[DOCUMENT TEXT Boundary: Start]

Responding to the Flowingdata GDP Graph Challenge

Nathan Yau of Flowingdata put up a challenge earlier today to improve upon a graph showing government spending as a percentage of GDP, published in the Economist.

The underlying data wasn’t available. So I put on my graph-to-numbers glasses on and pulled out some data. Here it is in case you want to have a go.

I took on the first part of the challenge i.e. Can you think of a way to make this graph easier to read?

The Original Graph from the Economist:

Total government spending as percentage of GDP

I hacked up the following version in R. It was a bit of a challenge to get it right given the constraints of fitting all the data and legend within a 290 x 300 image.

Total government spending as percentage of GDP

Do you think this is an improvement? Leave a comment below or in Nathan’s original post at http://flowingdata.com/2010/02/25/challenge-make-this-graph-easier-to-read/.

And here’s the R code:

#Read the file
gdp<-read.delim(“gdp_long.txt”,header=T)

#Reset the column name from United.States to United States; R replaces spaces in variable names with dots; you’ll see why below.
colnames(gdp)[6]<-”United States”

#Define our colour palette so that we can edit it in one place and refer to colours by index as shown below
pal=c(“black”,”darkorange”,”blue”,”forestgreen”,”tomato”)

#Start PNG device with the given constraints of 300×290 (boy that’s a small image!)
png(“gdp.png”,height=300,width=290,units=”px”)

#Plot settings
par(mar=c(2,2,3,1) #Small images call for small margins
,las=1) #For some reason, the default orientation (las=0) of the axis labels is parallel to the axis. This works OK for the X axis but makes it hard to read Y axis labels, so set to horizontal.

#Finally, the main plot command
plot(Canada~Year,data=gdp
,type=”l”
,xaxt=”n” #Don’t draw default X axis; we’ll draw a custom one below.
,xaxs=”i” #X axis style (internal) just finds an axis with pretty labels that fits within the original data range. If you don’t use this then an extra space is added at the edges even if you set xlim
,yaxs=”i”#Style – Same reason as X Axis
,main=”Total government spending \n(% of GDP by year)” #Got rid of ‘The shape of the beast’ for space constraints
,col=pal[1]
,ylim=c(30,70) #Setting the top Y axis limits to allow space for the legend
,lwd=4 #Quite unusually high line width but good for improving visibility in a small graph.

[DOCUMENT TEXT Boundary: End]
[SOURCE DATA Boundary: Start]

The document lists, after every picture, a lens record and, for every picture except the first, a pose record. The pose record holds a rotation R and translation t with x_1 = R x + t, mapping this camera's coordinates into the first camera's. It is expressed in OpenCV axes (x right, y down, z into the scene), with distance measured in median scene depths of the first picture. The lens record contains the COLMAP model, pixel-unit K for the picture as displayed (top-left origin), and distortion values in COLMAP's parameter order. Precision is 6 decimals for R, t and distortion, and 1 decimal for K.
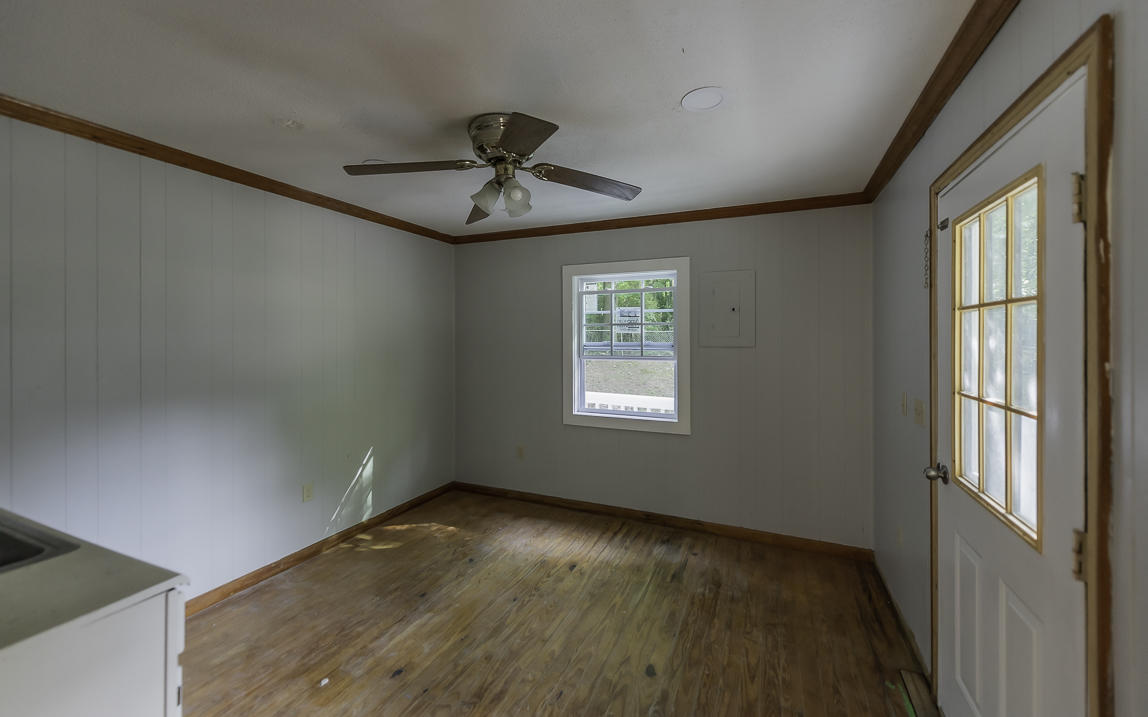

[SOURCE DATA Boundary: End]

TASK DETAILS →
Write out the passage of the GDP graph post above that begins at the words "#Start PNG device" and stops after "custom one below.", keeping every character unchanged.

WRITTEN ANSWER →
#Start PNG device with the given constraints of 300×290 (boy that’s a small image!)
png(“gdp.png”,height=300,width=290,units=”px”)

#Plot settings
par(mar=c(2,2,3,1) #Small images call for small margins
,las=1) #For some reason, the default orientation (las=0) of the axis labels is parallel to the axis. This works OK for the X axis but makes it hard to read Y axis labels, so set to horizontal.

#Finally, the main plot command
plot(Canada~Year,data=gdp
,type=”l”
,xaxt=”n” #Don’t draw default X axis; we’ll draw a custom one below.